State legislators are considering a proposal to shift the “normal cost” (e.g., the cost attributable to the current year) of funding pensions of teachers in the Teachers’ Retirement System (TRS) from the State to local school districts. It appears they plan to do this without providing any relief from property tax caps that limit the amount school districts may increase property taxes.

The State’s “normal cost” to fund TRS is pegged at about $800 million per year. This does not include the amount needed to pay down the unfunded liability, which is $44 billion, according to TRS’ estimate. Other estimates peg the unfunded liability at much higher amounts.

Teachers at School Districts 65 and 202 are members of TRS, so our schools would be impacted by the cost-shifting proposal.

While there may be a phase-in period, if the entire $800 million were shifted this year, District 65 would be required to pay about $3.5 million and District 202 about $2 million, say their administrators. As adjusted, this would be a recurring annual cost.

We oppose the cost-shifting proposal for five reasons.

First, School Districts 65 and 202 have already made painful cuts to balance their budgets for the 2012-13 school year. If they are required to absorb additional pension costs, it will likely mean cutting teaching positions. Using an average cost per teacher, that would mean cutting about 50 teaching positions at District 65, and 25 at District 202, just to meet the additional pension cost.

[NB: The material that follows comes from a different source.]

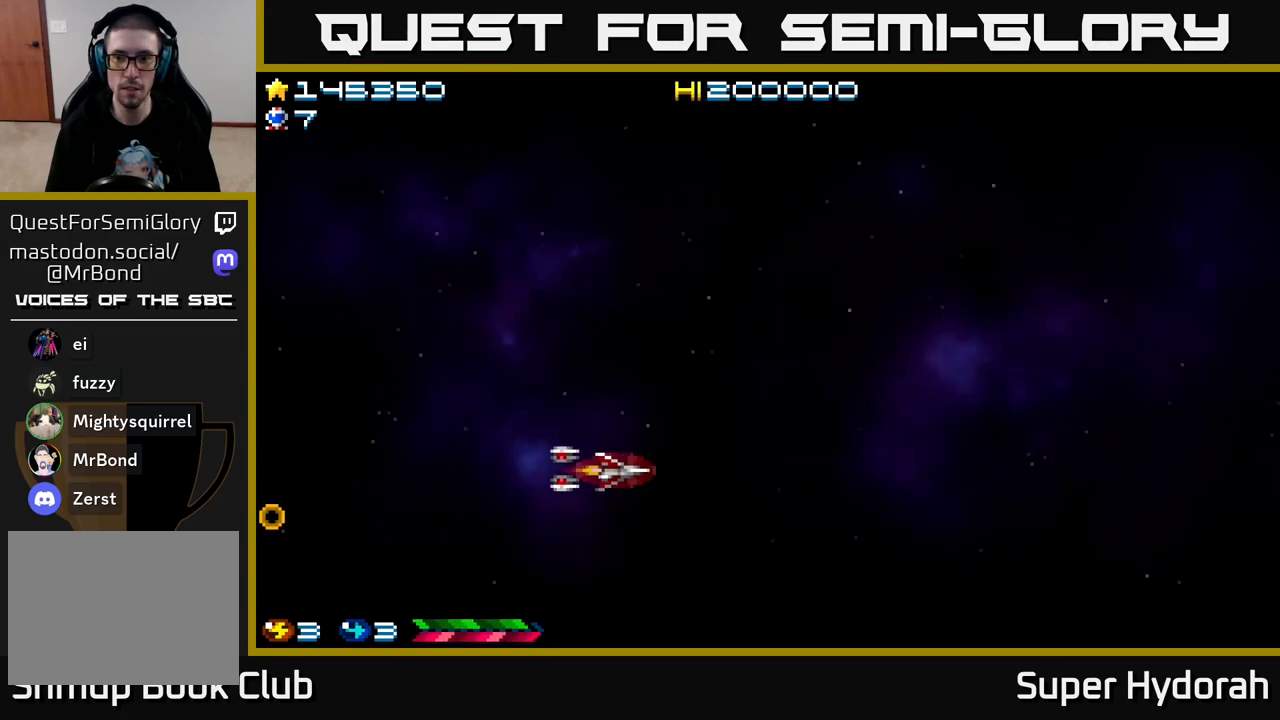
{"buttons": ["A", "DPAD_UP"], "left_stick": "center", "events": [[267, "A", "down"]]}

These cuts cannot be considered in a vacuum. District 65 is projecting deficits of $2.1 million for 2015-16 and $3.2 million for 2016-17, which do not take into account the pension costs. District 202 is projecting deficits of $450,000 for 2013-14, $1.5 million for 2014-15 and $2.1 million for 2015-16. Additional cuts will likely be necessary to address these projected deficits.

If the legislature shifts pension costs to Districts 65 and 202, it will have a substantial adverse impact on our teaching staff and the education of our children.

Second, we believe the “normal cost” to adequately fund TRS pensions may substantially exceed the $800 million estimate, and the impact of shifting the normal cost to school districts may be far greater than currently portrayed. In estimating the normal cost, TRS actuaries assume the funds paid to TRS will be invested and earn 8.5 percent per annum. Assuming a higher rate of return has the effect of reducing the “normal cost.”

TRS says a rate of return of 8.5 percent is in line with its average rate of return for the last 30 years. TRS says, however, that its actual rate of return for the last 10 years has been 6.4 percent and for the last five years, 4.5 percent. Going forward, Moody’s Investment Services recently said it plans to use 5.5 percent to judge the financial soundness of pension plans. Moody’s says that 5.5 percent is more likely in light of more recent returns on investment and the outlook for low interest rates.

While selecting the rate of return is a judgment call, we think 8.5 percent is on the aggressive side, and results in substantially lowering the estimate of the “normal cost.” It understates the adverse impact the proposed cost-shifting will have on school districts.

Third, at present the cost-shifting proposal is that only the “normal cost” be shifted to the school districts, not the “unfunded liability.” But there has been discussion in Springfield about shifting the unfunded liability to school districts as well. TRS estimates that the unfunded liability is $44 billion. That estimate, however, is based on an assumed 8.5 percent rate of return on TRS’ funds. If a 5.5 percent rate of return is used in the assumptions (as proposed by Moody’s), the unfunded liability is estimated at $75.5 billion.

We fear that opening the door to any cost-shifting proposal opens the door to shifting the “unfunded liability” to school districts – either now or in the future. If the unfunded liability were shifted to school districts, the impact would be staggering.

Fourth, State legislators passed the laws that determine the amount of the pension payments; and subject to the Illinois Constitution, State legislators will continue to control the amount of pension payments. If the cost to fund the pensions is shifted to the school districts, there will be a disconnect between those who decide what the obligation is and those who are mandated to fund it.

It is inherently unfair to impose substantial financial burdens on school districts for huge pension costs over which they lack control. In addition, it removes State legislators from accountability for their actions and creates the potential for abuse.

Finally, under Article XIII, Section 5 of the Illinois Constitution, the State, not the school districts, has a contractual obligation with teachers in TRS to make their pension payments in accordance with the statutes the State has adopted. The State’s contractual obligation is grounded in the Constitution, and it may not be “diminished” or “impaired.”

The State legislature adopted the pension plans, failed to properly fund them, and created the fiscal mess that we are in. “Solving” the mess by attempting to pawn it off on the local school districts is in our view an irresponsible – and a constitutionally suspect – way to address it.

Teachers’ pensions are a serious concern. Teachers who have put in their time have a valid expectation to receive their pensions, and the State should honor its commitments. But the current system is not sustainable. Going forward, the legislature needs to make serious pension reforms. Shifting the cost to school districts, however, is not a viable answer.